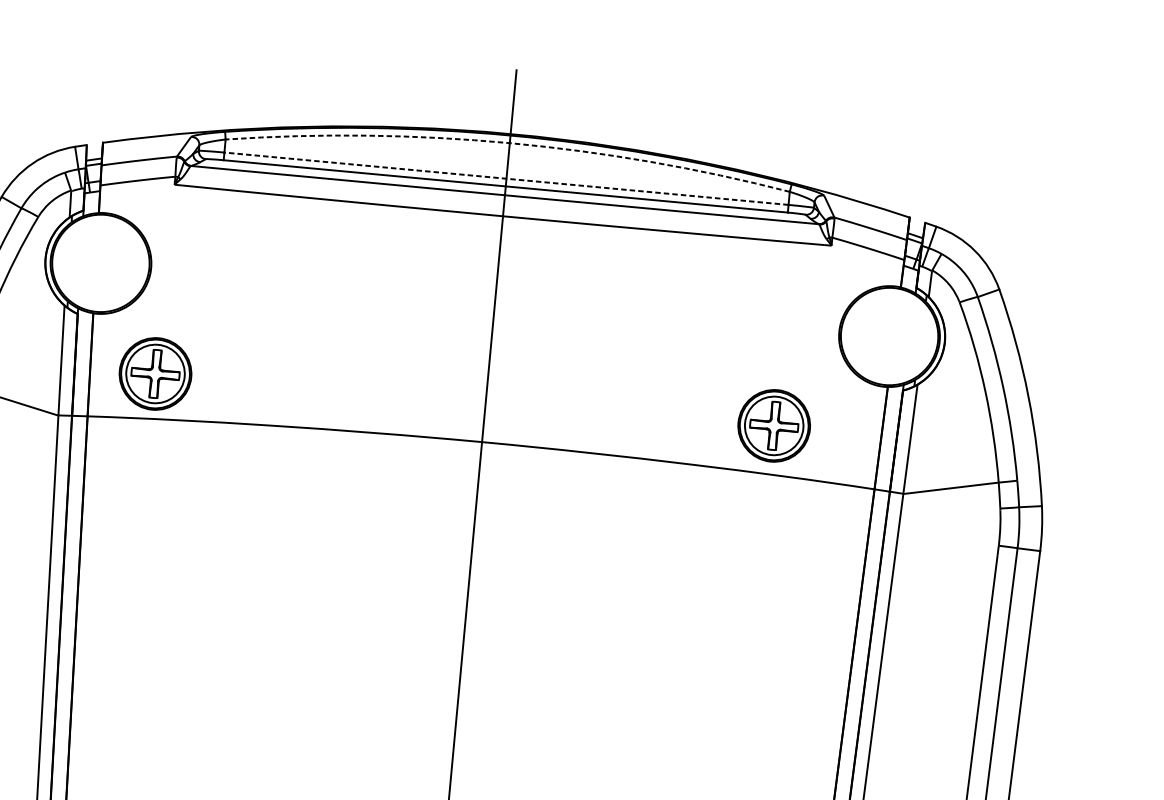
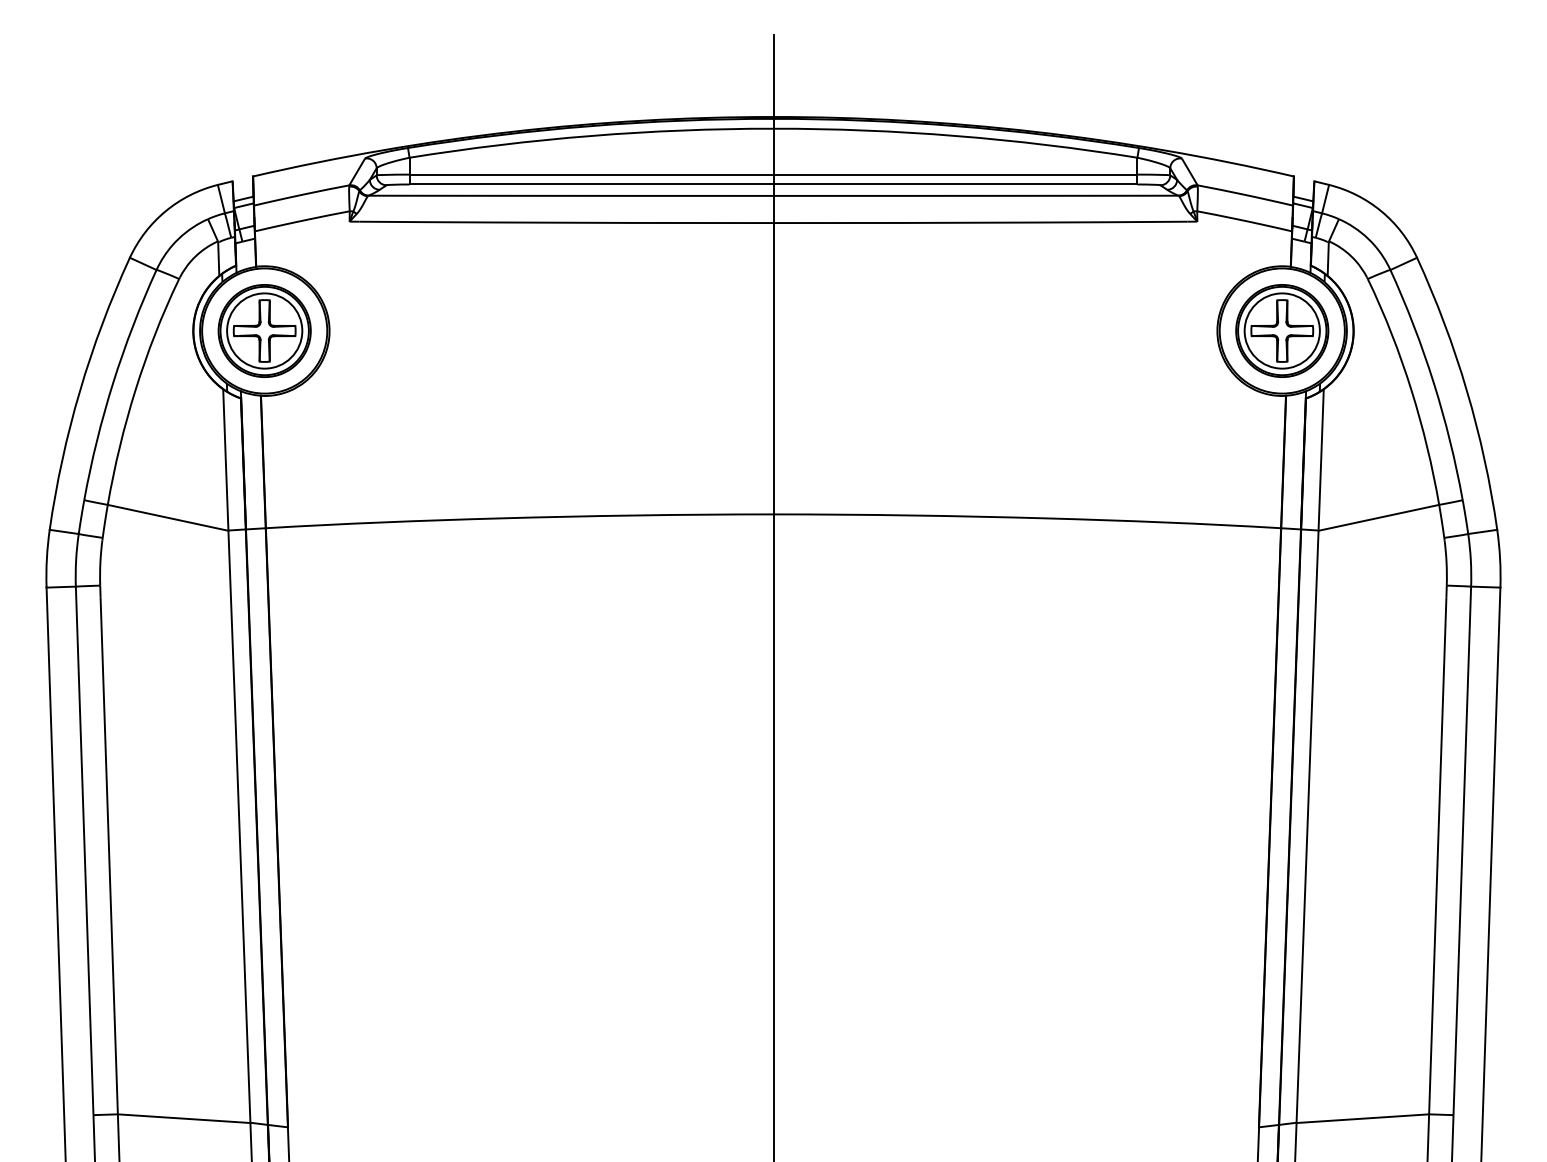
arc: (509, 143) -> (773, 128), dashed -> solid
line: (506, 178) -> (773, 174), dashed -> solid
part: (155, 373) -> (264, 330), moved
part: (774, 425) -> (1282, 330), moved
---
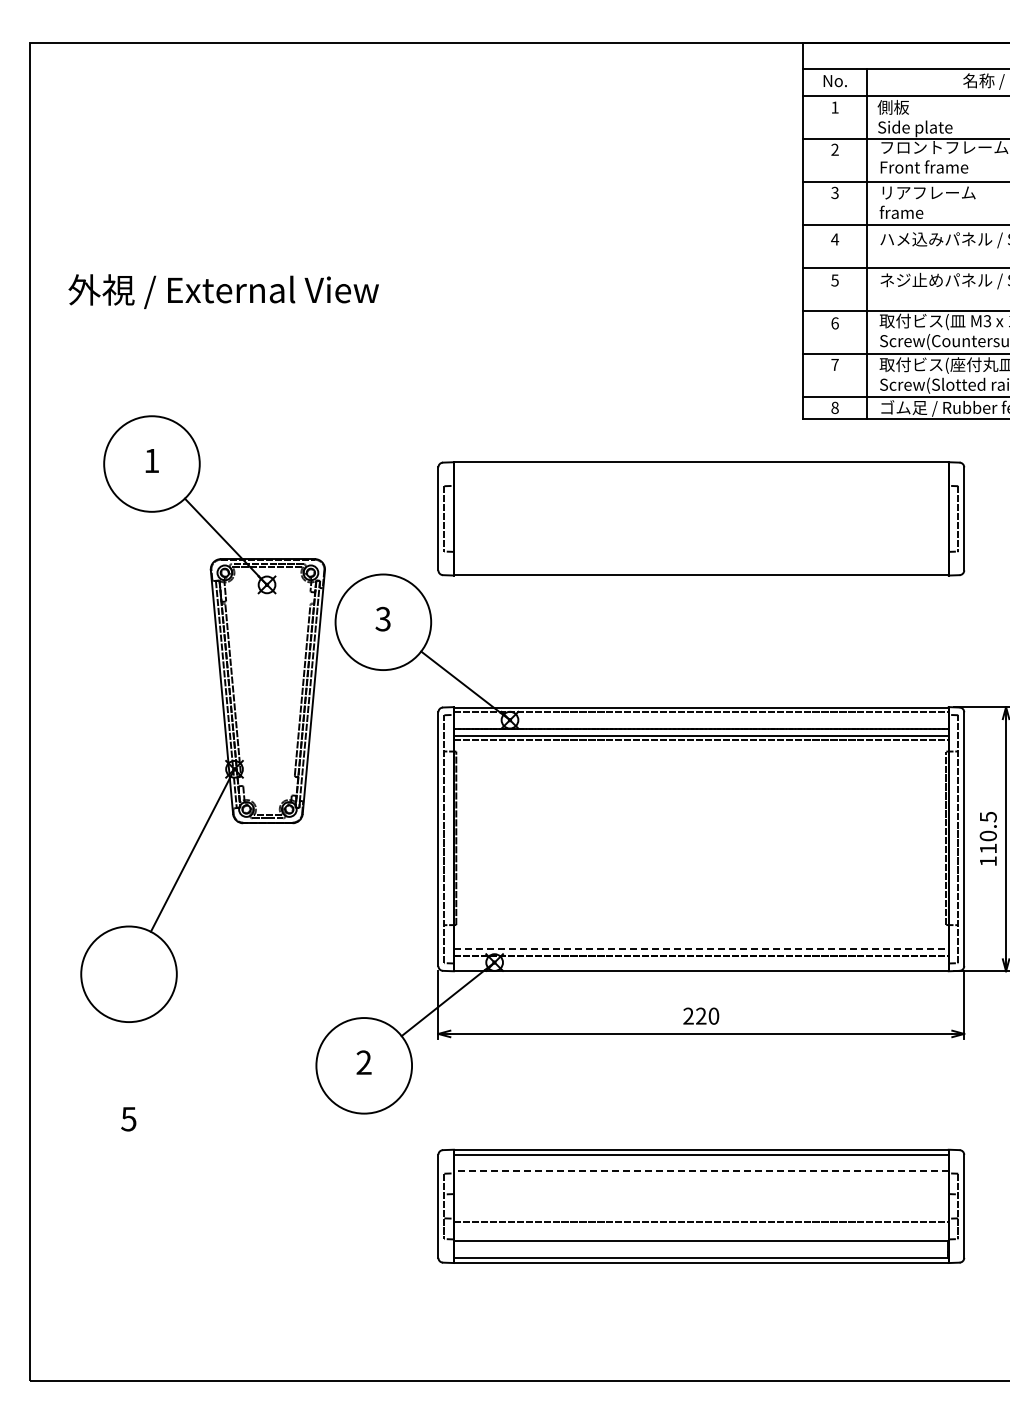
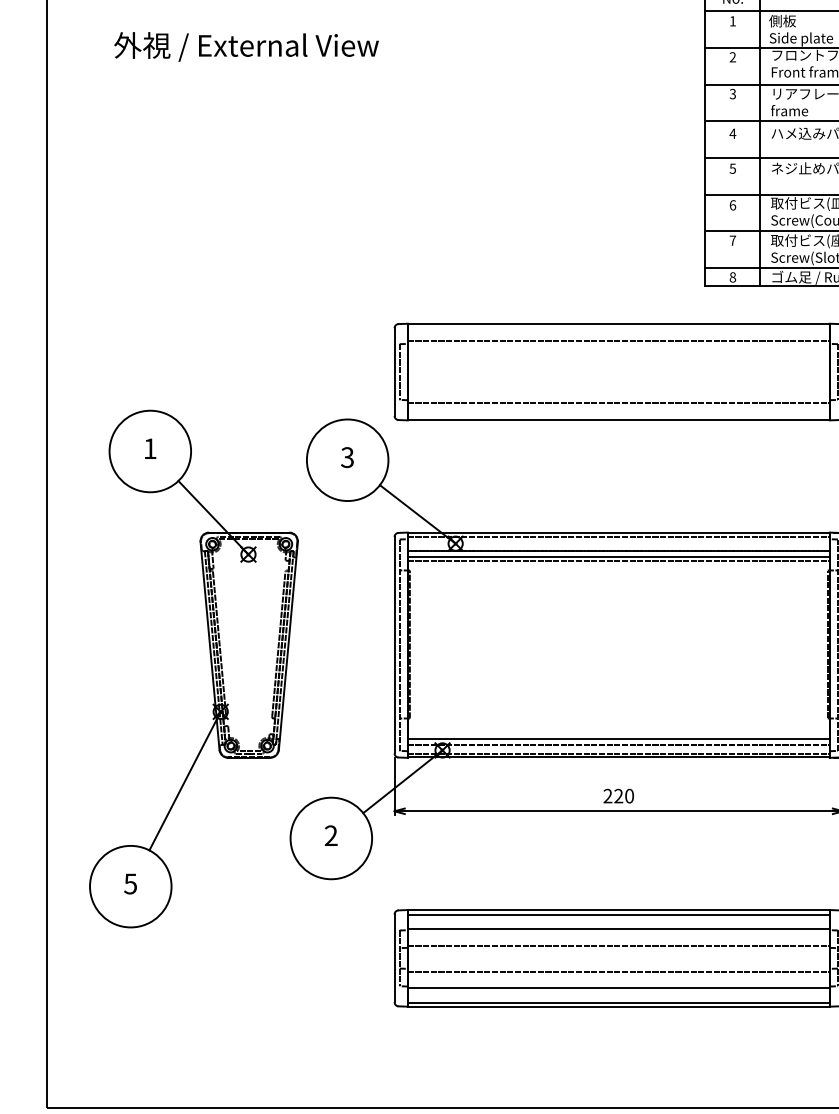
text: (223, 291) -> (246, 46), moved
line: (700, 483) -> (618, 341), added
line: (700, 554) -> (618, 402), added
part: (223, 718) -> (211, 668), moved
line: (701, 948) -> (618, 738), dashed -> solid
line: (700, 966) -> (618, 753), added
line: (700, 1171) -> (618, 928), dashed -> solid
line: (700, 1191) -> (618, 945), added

▶ _YOUR ASSIGNMENT_: Word for word, restate the lines of the listing above starting at the line with "line: (700, 1171)" and ending at the line with "line: (700, 1191) -> (618, 945), added", and nothing outside them.

▶ _EXERCISE SOLUTION_:
line: (700, 1171) -> (618, 928), dashed -> solid
line: (700, 1191) -> (618, 945), added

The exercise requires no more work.